There is no ignoring the JBL Pulse 5. The writing of this thing makes it impossible. When I found it, I put it in the middle of the kitchen table, turned it on, and watched the kids roll it around, staring at it and sighing.

It’s a beautiful, 8.5-inch-tall tube with an LED display that shines through the smooth, clear skin. It’s basically a lava lamp that plays music. You’ve never seen pure joy until you’ve seen 10 second graders running around your house, turning off all the lights in the house, and walking around in this thing while listening to Katy Perry. The price is steep, especially when compared to similarly sized speakers, but the Pulse 5 can make up for the expense just for the fun extras packed inside.

Never break the chain

The Pulse 5 is the latest entry in JBL’s line of portable light-up Bluetooth speakers. It’s slightly larger than 2019’s Pulse 4, among a few other differences. It’s got a thicker, more comfortable carrying strap and slightly better build quality – it’s dustproof and waterproof at IP67, compared to the Pulse 4’s IPX7, which is only rated for submersion. (This is a good thing as I just checked mine and saw broken cranks in the upper diaphragm.)

The Pulse 5 also has Bluetooth 5.3, which means it can connect to multiple phones. It can also connect to other JBL Bluetooth speakers using JBL’s PartyBoost. The feature is incredibly easy to use. Just press the Bluetooth connection button on both JBL speakers you want to pair and the two will sync instantly. You can pair two JBL speakers for stereo sound, or add speakers to have them all play the same thing.
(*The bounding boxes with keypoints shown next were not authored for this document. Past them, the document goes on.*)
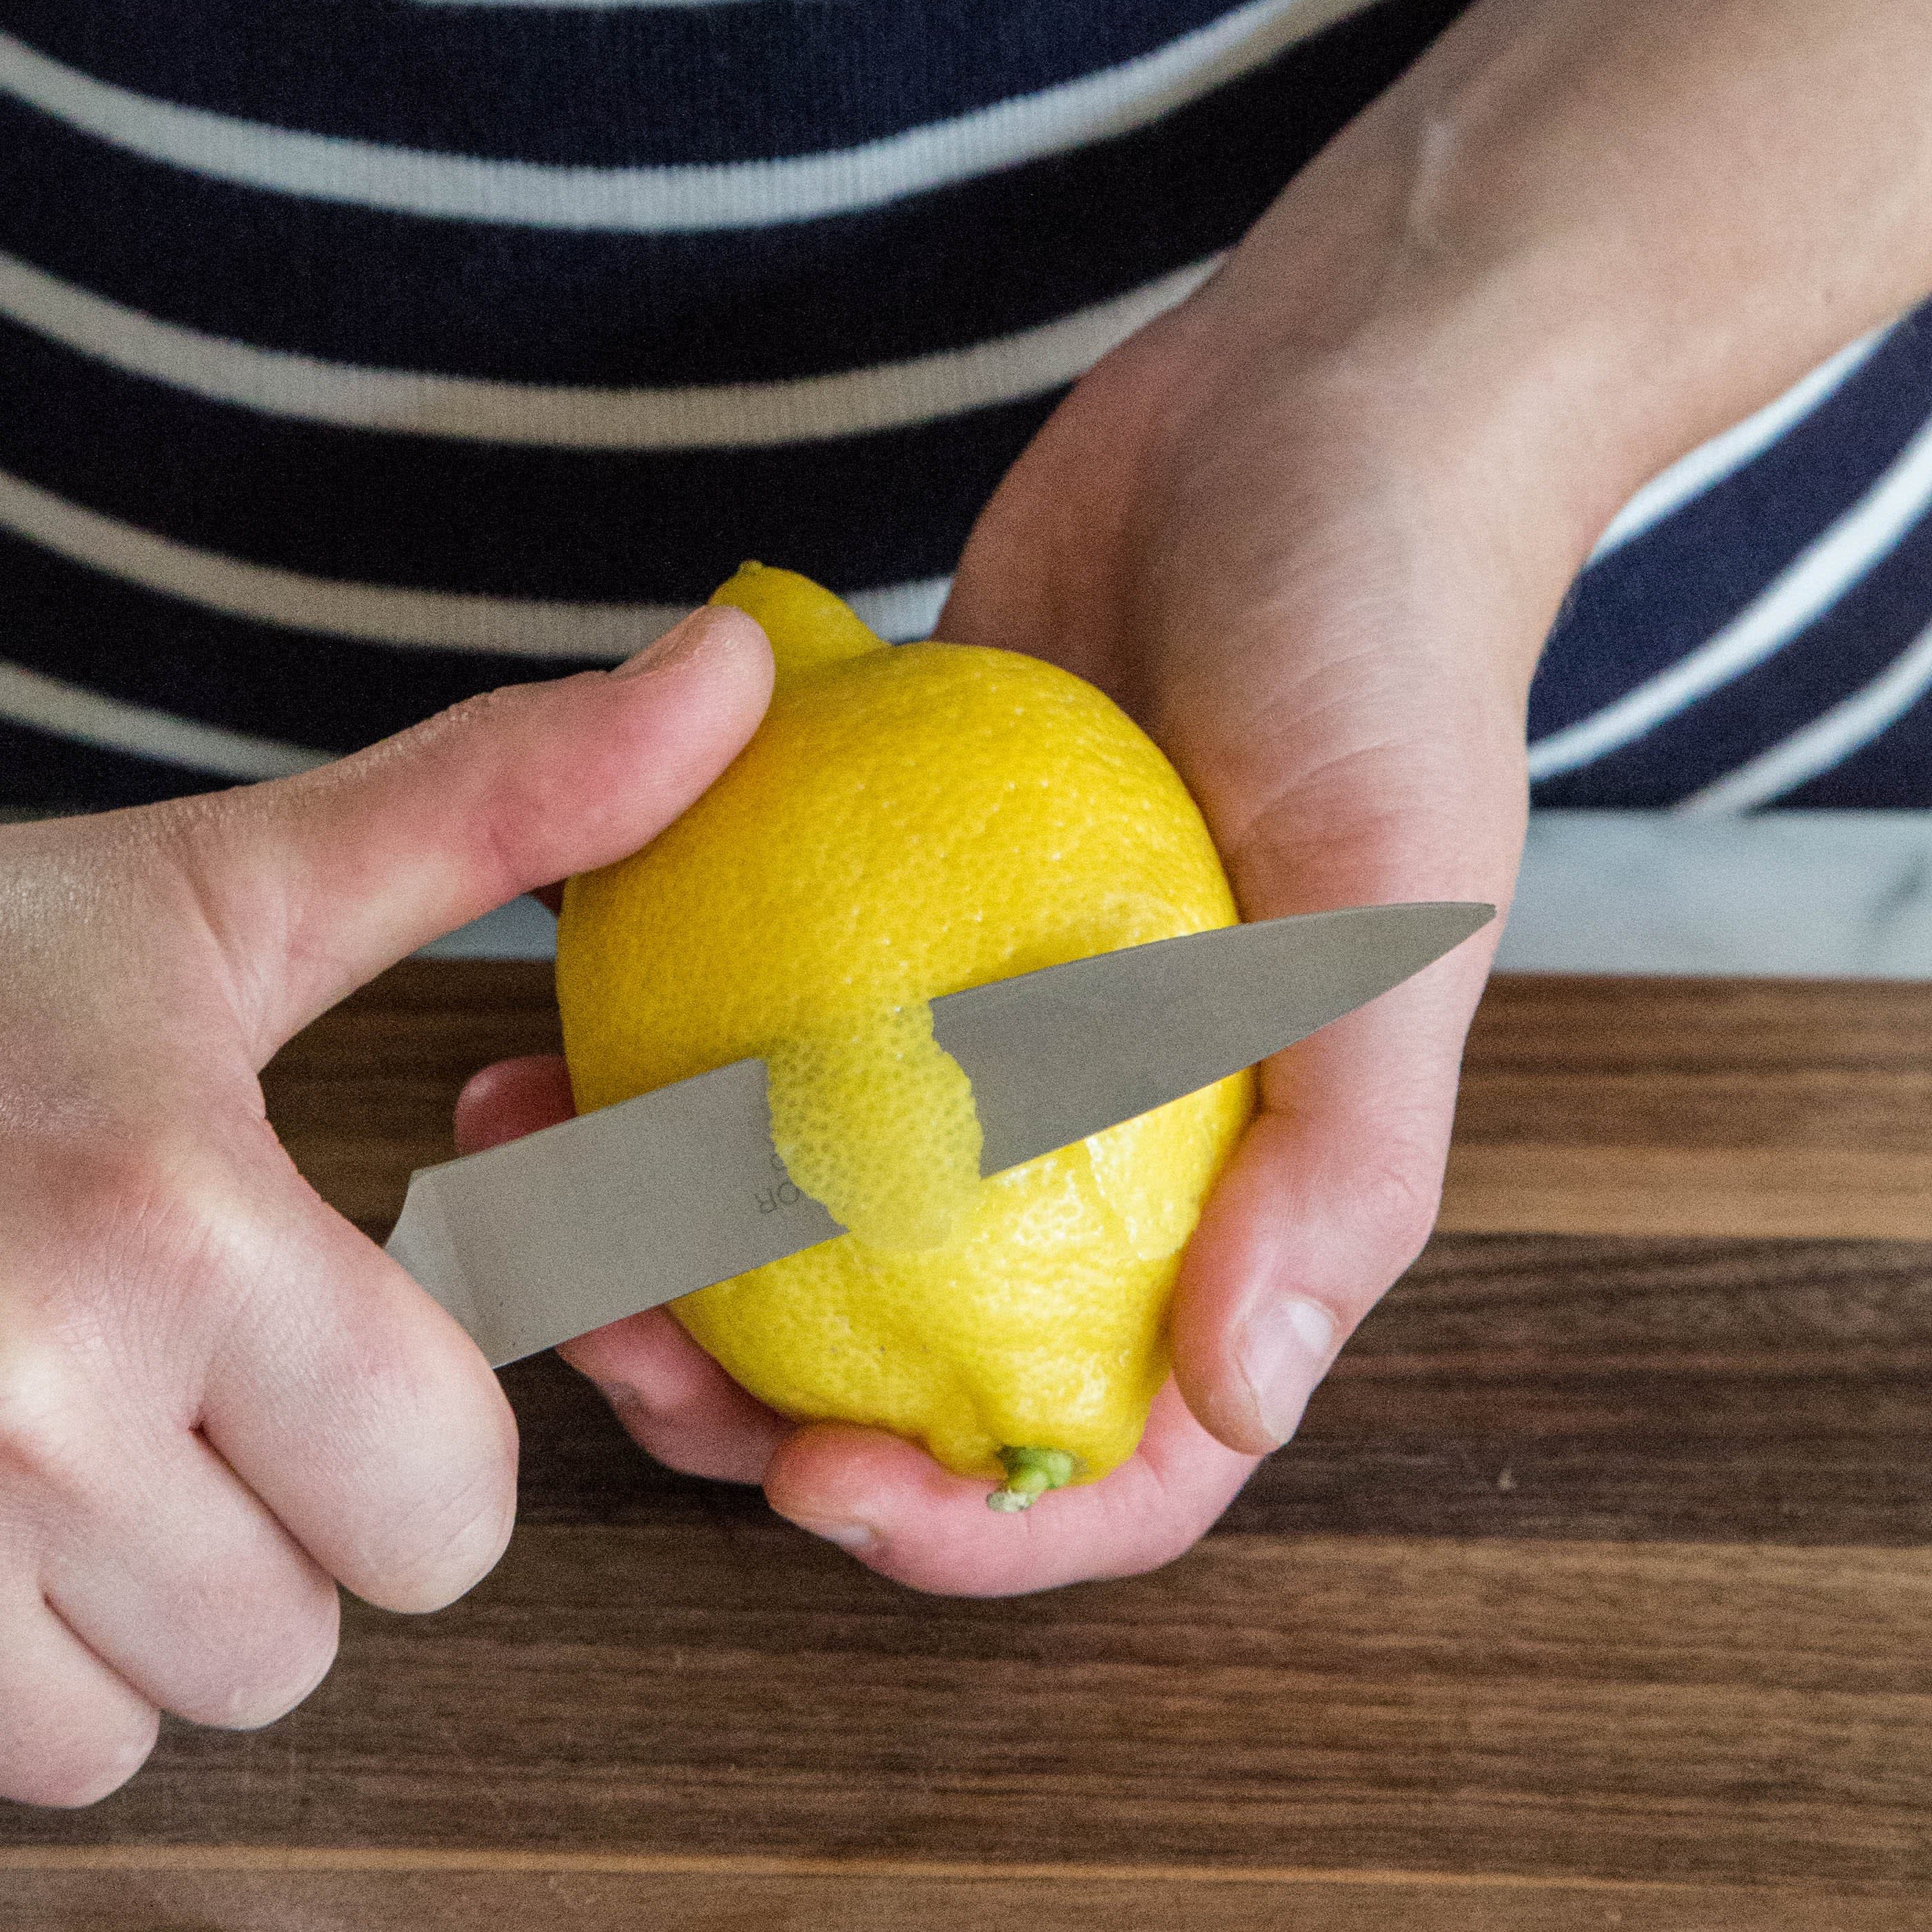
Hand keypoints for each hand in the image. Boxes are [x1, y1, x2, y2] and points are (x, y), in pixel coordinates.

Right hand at [0, 604, 771, 1801]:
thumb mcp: (219, 897)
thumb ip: (501, 812)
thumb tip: (737, 670)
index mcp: (168, 1227)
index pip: (448, 1515)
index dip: (407, 1439)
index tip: (316, 1345)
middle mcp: (1, 1408)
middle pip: (290, 1649)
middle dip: (254, 1533)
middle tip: (144, 1375)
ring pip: (107, 1739)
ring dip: (93, 1618)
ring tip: (8, 1430)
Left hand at [469, 271, 1582, 1595]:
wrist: (1308, 410)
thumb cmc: (1388, 652)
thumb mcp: (1397, 907)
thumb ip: (1341, 1161)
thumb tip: (1241, 1399)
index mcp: (1239, 1174)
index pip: (1127, 1438)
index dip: (982, 1520)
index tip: (819, 1490)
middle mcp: (1099, 1120)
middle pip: (917, 1343)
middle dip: (755, 1394)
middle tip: (617, 1341)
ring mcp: (976, 1004)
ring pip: (797, 1192)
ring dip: (656, 1228)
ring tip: (534, 1177)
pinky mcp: (878, 876)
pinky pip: (748, 1001)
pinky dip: (643, 1037)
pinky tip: (535, 1021)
JBL claims you can connect more than 100 speakers wirelessly, but I haven’t been able to test that claim.

Here’s the first feature where the price tag starts to assert itself. Only certain JBL speakers support PartyBoost – unfortunately my favorite Clip 4 doesn’t. However, I found a Dusty Flip 5 in my gear rack from 2019, and it worked! If you’re a long-time JBL fan, you can pair this new speaker with the old one to create stereo sound.

Most of the speaker’s surface area is clear plastic with a light tube inside. The diaphragm of the speaker is above and below. The Pulse 5 also has long legs that are satisfyingly squat, making placing it on a hard surface a positive pleasure. (Oh, I’ll take what I can get) The speaker moves ton Air, and can be very loud. Like, filling the house loud.

The upper registers of the audio spectrum aren’t as clear or punchy as those on other speakers – or even the Flip 5 – but it’s hard to capture this on a “party” speaker. Nicola Benedetti’s recordings of Vivaldi sounded surprisingly strangled, even once I turned up the treble in the app. But you know, I’m not alone at home listening to concertos on this thing. Robert Palmer looks good.

Relatively bright

The lights in the Pulse 5 move in sync with your music and can be customized in the JBL mobile app.

Photo: JBL

What really sold me were the lights. Light-up speakers can be a cheesy gimmick—I’ve tried versions where a small, colored, vibrating ring of light added no value to the speaker. But the Pulse 5 is gorgeous. You can customize the lighting experience in the JBL mobile app, turning the main panel lights on or off, as well as the lights from below.